*Problem requirements*.
Return the data below in full and exactly, except that the pictures are dropped.

*Recorded information*.
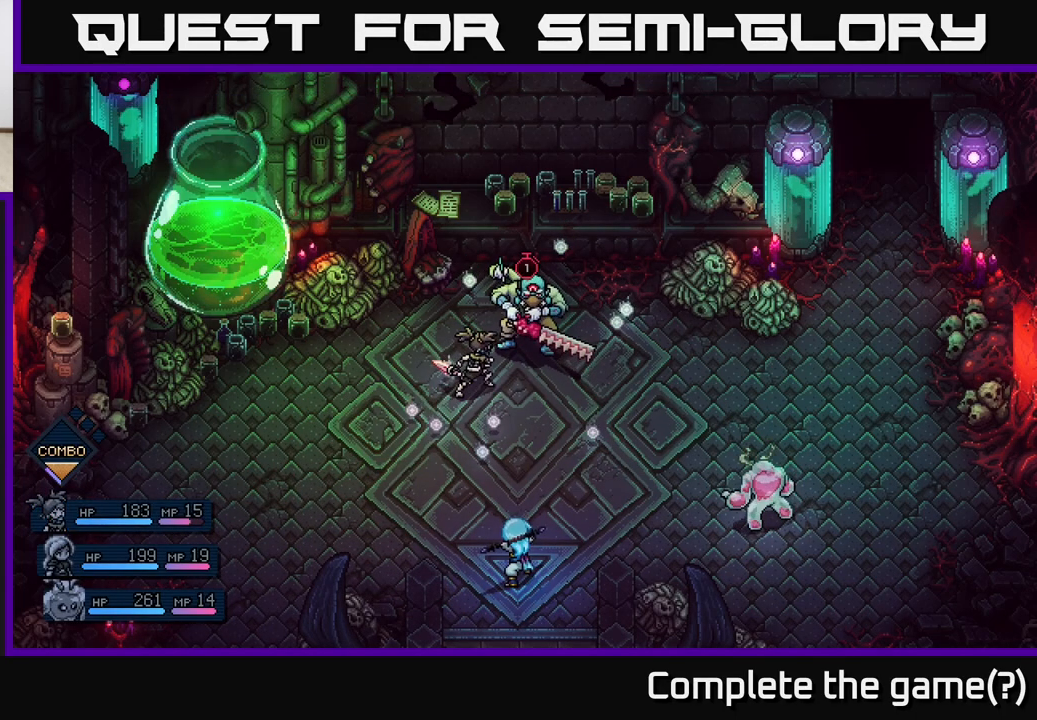
{"buttons": ["A"], "left_stick": "center", "right_stick": "center", "events": [[433, "A", "down"]]}
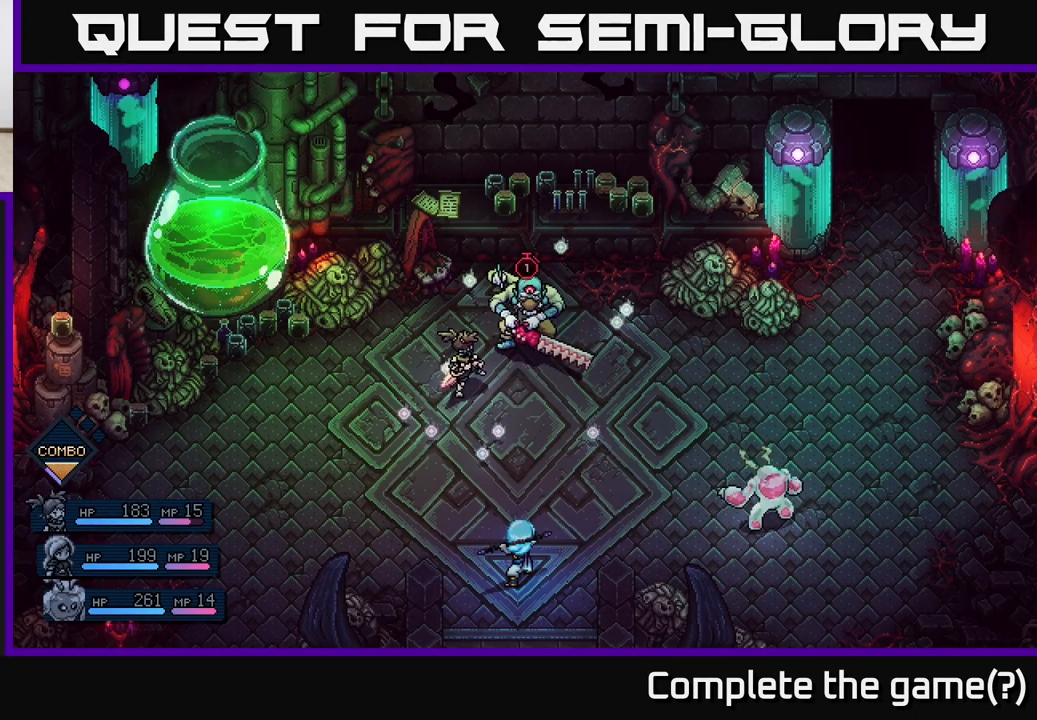
{"buttons": [], "left_stick": "center", "right_stick": "center", "events": [[83, "A", "up"]]}
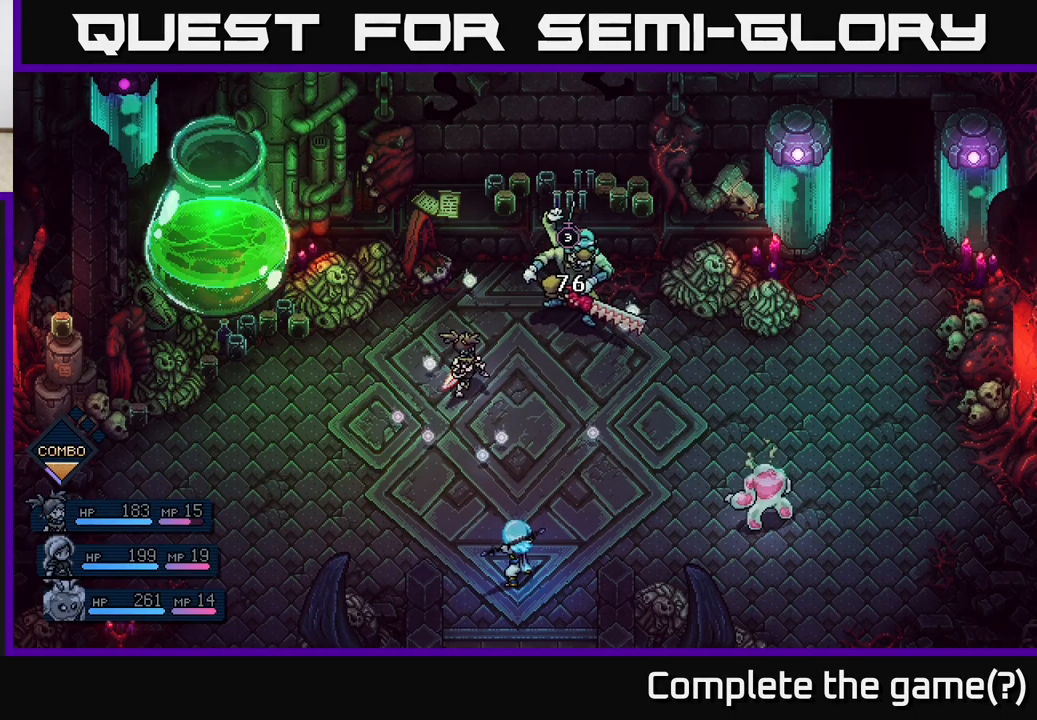
{"buttons": [], "left_stick": "center", "right_stick": "center", "events": []}
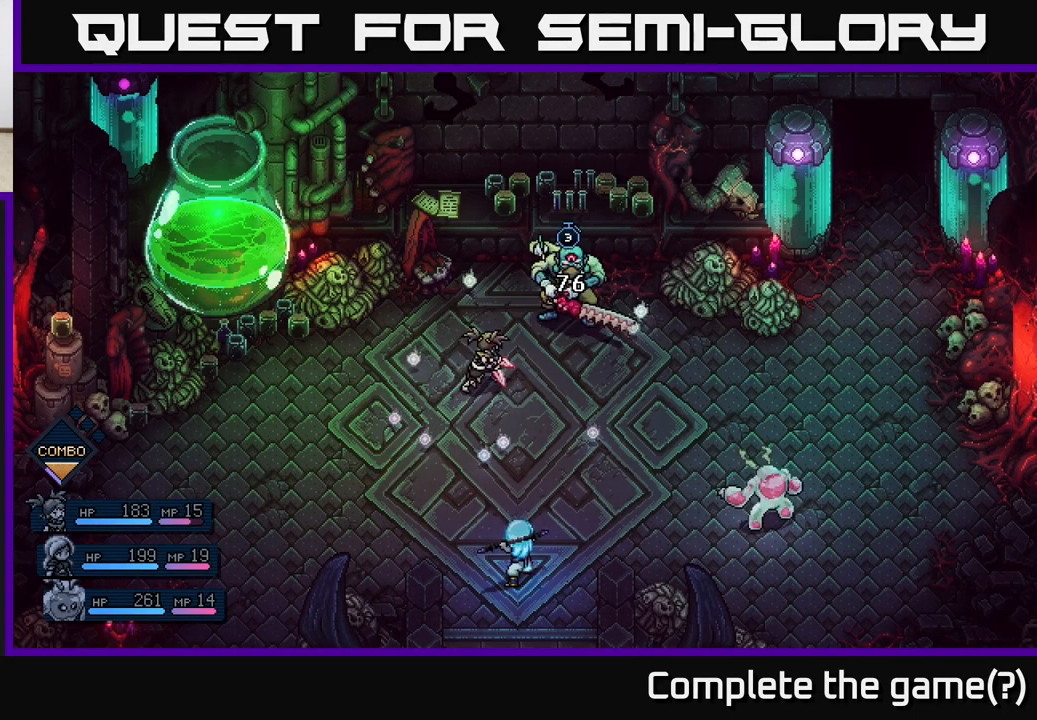
{"buttons": [], "left_stick": "center", "right_stick": "center", "events": []}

*Response*.
{"buttons": ["A"], "left_stick": "center", "right_stick": "center", "events": [[433, "A", "down"]]}
{"buttons": [], "left_stick": "center", "right_stick": "center", "events": [[83, "A", "up"]]}
{"buttons": [], "left_stick": "center", "right_stick": "center", "events": []}
{"buttons": [], "left_stick": "center", "right_stick": "center", "events": []}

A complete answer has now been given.